Following the murder of Escarpetta, Collins fled on foot to a nearby building and took the elevator to the ninth floor. Upon this, he encountered two men, 26-year-old Jeffrey Roork and 54-year-old David Roth, who both worked at the building. As the elevator rose, Collins shot both men in the head, killing both immediately. Once again needing to flee, he left the building and wound up on East 126th Street in Harlem, where he shot Norma Acosta in the head, but she survived her injuries. Less than an hour later, Collins approached two men, 46-year-old Rev. Robert Gethers and deacon Joseph Johnson outside of their church. Collins demanded money from Johnson, but he did not have any, so he resorted to Gethers, who handed him $350 from his wallet. Because of this, Collins spared both men and fled in their car. On June 21, Collins hitched a ride from a taxi. For unknown reasons, through the ride, Collins shot the driver Emmanuel Malan in the head, killing him.

== Climax and death ==

Collins' car after crashing in Clifton

Hours after the final murder, a woman from Newark, New Jersey called the police claiming that three men were wielding guns outside her house, threatening a woman. In an unexpected turn, while on the way there police noticed Collins in a white vehicle. Reportedly, he had nothing to do with the three men, and it is believed it was a stroke of luck he was spotted.

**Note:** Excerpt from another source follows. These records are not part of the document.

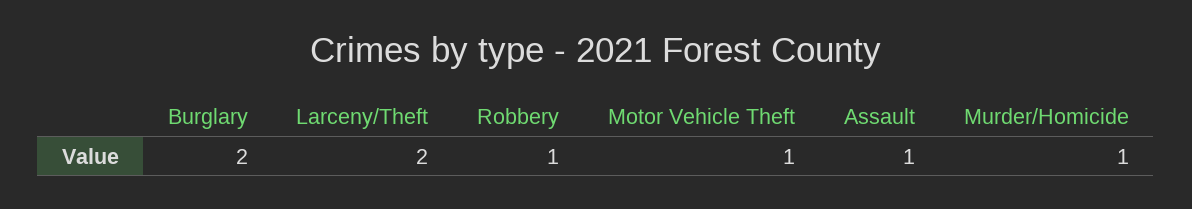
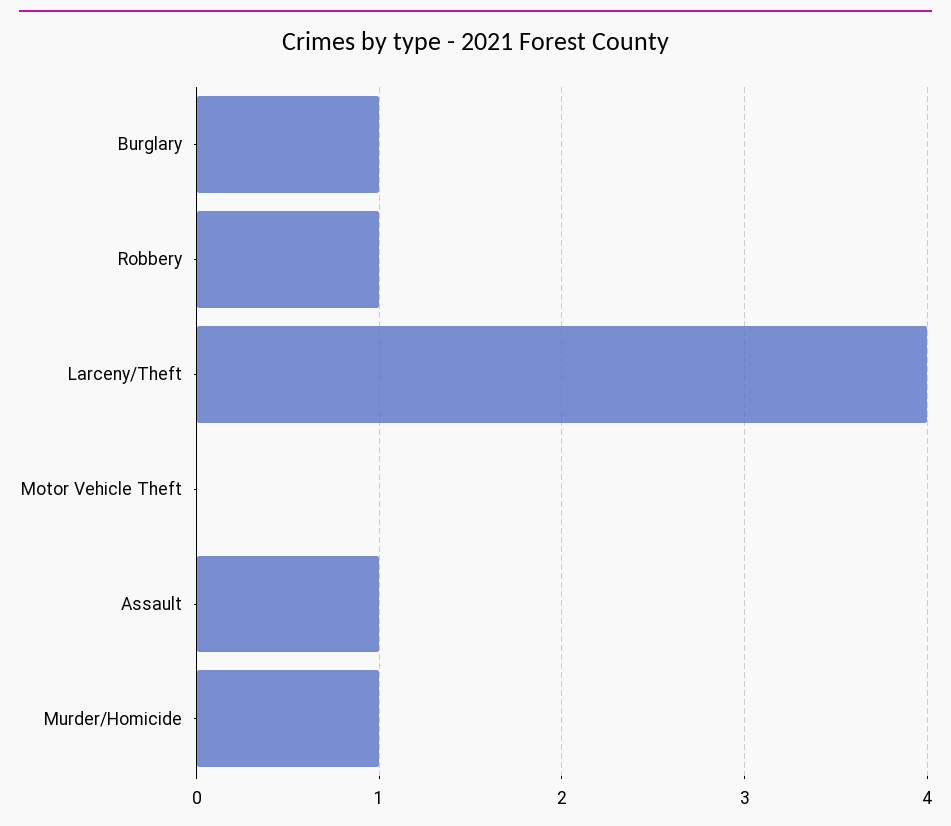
Burglary: 2 -> 1
Larceny/Theft: 2 -> 4
Motor Vehicle Theft: 1 -> 0

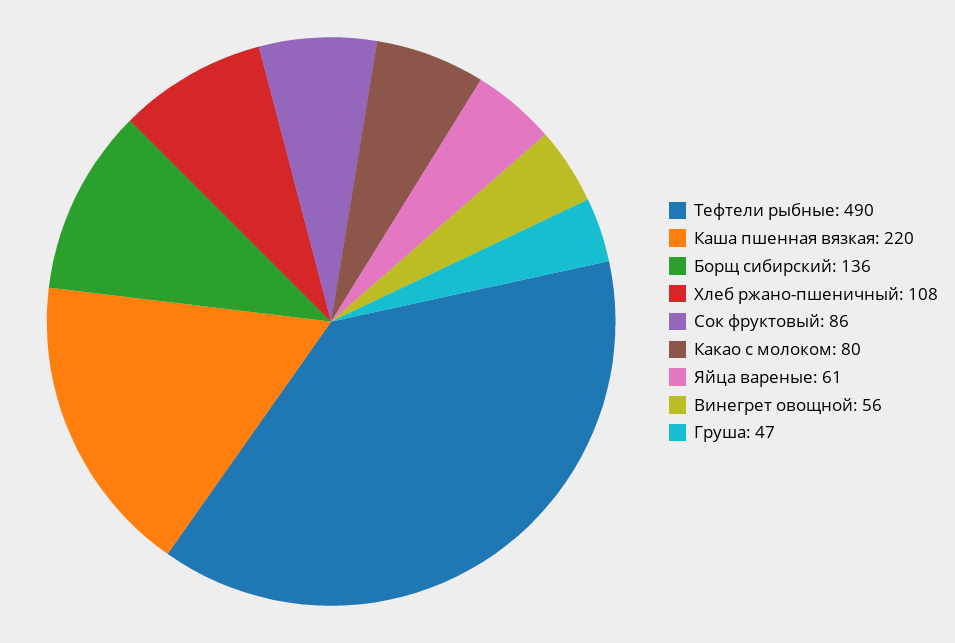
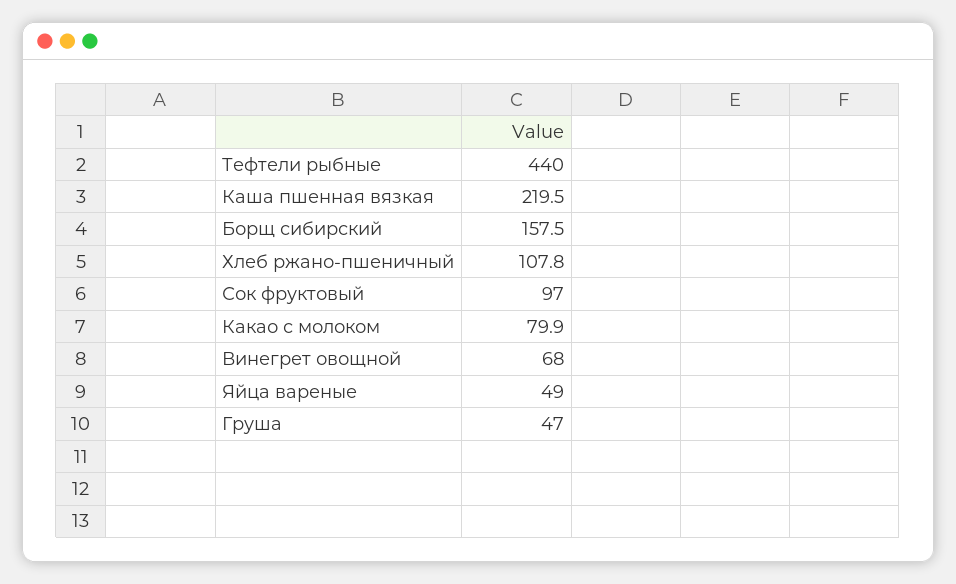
Тефтели рыбные: 490 -> 440
Борщ сибирский: 136 -> 157.5
Сок фруктовый: 86 -> 97
Яйца вареные: 61 -> 49
Винегрет овощной: 56 -> 68

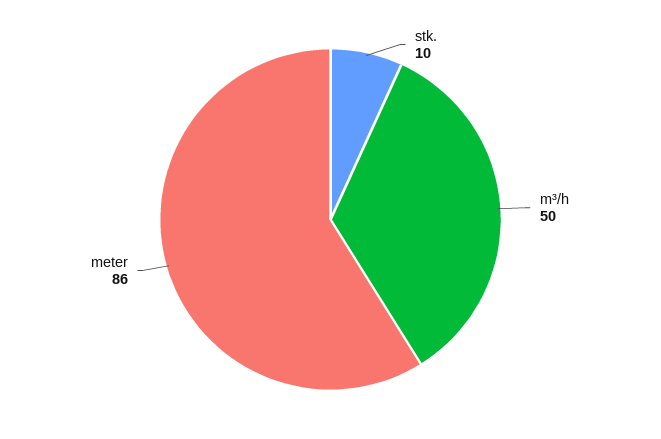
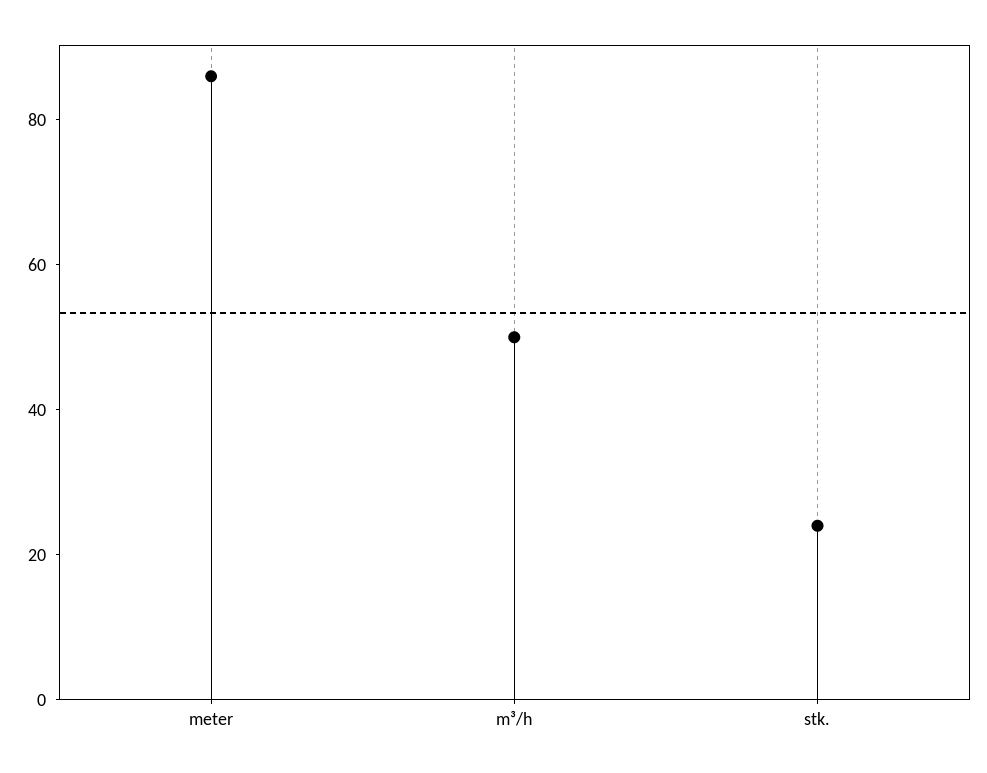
stk.: 10 -> 25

Upon spotting the cops, Collins attempted to drive away unnoticed, but police were in pursuit. Throughout the subsequent 20-minute car chase, the police lost sight of him once, before the Belleville police re-spotted him. Collins shot at the police multiple times, missing his shots. Once near Washington Avenue, he attempted to turn onto Kingsland Street, but hit an embankment. He attempted to careen his car but crashed it into a house, and since it was too damaged to keep going, Collins fled on foot.

He was spotted by police and took cover behind a half-wall on a house's property. He and officers began taking shots at one-another, but no one was hurt in the pursuit. Collins once again attempted to flee to another spot, but was again spotted, and ran down a riverside and positioned himself on his back in the shallow water, and re-loaded his gun, before resuming taking shots at the officers. In the ensuing gun battle, Collins was struck by 14 bullets, knocking him unconscious. Not long after, Collins was finally pronounced dead by the subsequent paramedics who responded.

== Aftermath ==
Upon the end of Collins' spree, questions began to be raised about his parole officer John Goodman and why he didn't take action in response to Collins' parole violations, as Collins was considered a dangerous criminal and habitual re-offender. This led to allegations that Goodman had neglected his position, and after undergoing an administrative hearing on October 19, the court agreed and Goodman was stripped of his position in January 1996.